I’d leave zones.d in the config nonetheless. I don’t know if Icinga 2 really likes if you remove it, even when it’s empty.

To avoid further irritations @twidhalm @Napsty here’s some insights:

  • Managing checkable object files and automatically have them synced throughout the cluster follows the term “zones.d”.
  • That can be static config in /etc/icinga2/zones.d which is automatically detected by Icinga. Never include that manually in icinga2.conf. That will created duplicated inclusion.
  • Or the REST API config packages allow you to define “zones.d” as target which also acts in the way that zone directories with file content are registered for the cluster config sync.

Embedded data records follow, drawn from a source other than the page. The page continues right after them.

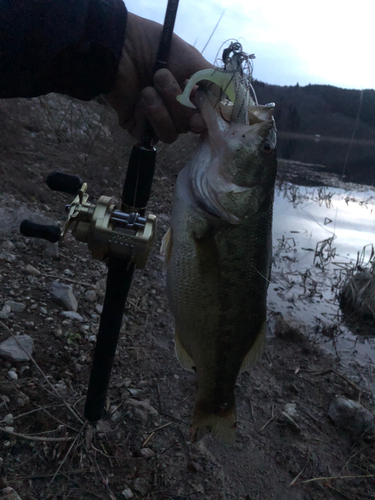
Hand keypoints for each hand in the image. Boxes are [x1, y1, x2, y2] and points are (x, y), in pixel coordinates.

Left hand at [106, 13, 213, 142]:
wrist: (118, 47)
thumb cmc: (153, 46)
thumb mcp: (191, 59)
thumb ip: (212, 80)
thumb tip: (231, 101)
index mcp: (193, 97)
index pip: (208, 118)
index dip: (208, 118)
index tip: (203, 109)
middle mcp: (178, 112)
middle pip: (191, 128)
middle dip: (178, 103)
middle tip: (161, 76)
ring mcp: (159, 122)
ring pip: (172, 135)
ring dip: (161, 110)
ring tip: (147, 89)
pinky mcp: (140, 130)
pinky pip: (151, 136)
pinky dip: (147, 117)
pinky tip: (139, 99)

The portions I don’t understand from the problem analysis:

  • /var/lib/icinga2/api/zones/sat1/director/ is Icinga’s internal cache directory, and follows the convention with api / zones / zonename / packagename. If files exist in there, there is no direct guarantee that the core actually has read them.
  • Always verify configuration objects with object list (requires a reload) or better, via the REST API. Create a local ApiUser object on the involved nodes, and query the REST API directory for the runtime state of the host/service.
  • If the host/service doesn’t exist via REST API on the satellite, dig deeper on this side.
  • If the host/service exists, analyse whether it will be checked on the satellite
  • If the satellite does it all fine, check whether the connection to the parent masters works fine
  • Connect to the API event stream on the master(s) and filter for CheckResults coming in for this specific host/service.

All of the above is available in the troubleshooting docs as well.

On a related note - since a HA enabled zone is into play here, an upgrade to 2.11.2 might influence or solve the problem already (If my guess is correct).

Cheers,
Michael

hi michael

thanks for feedback.
i updated to icinga 2.11.2 now but still the same issue.
the endpoints listed with icinga2 object list --type endpoint

And how about the other bullet points from my reply?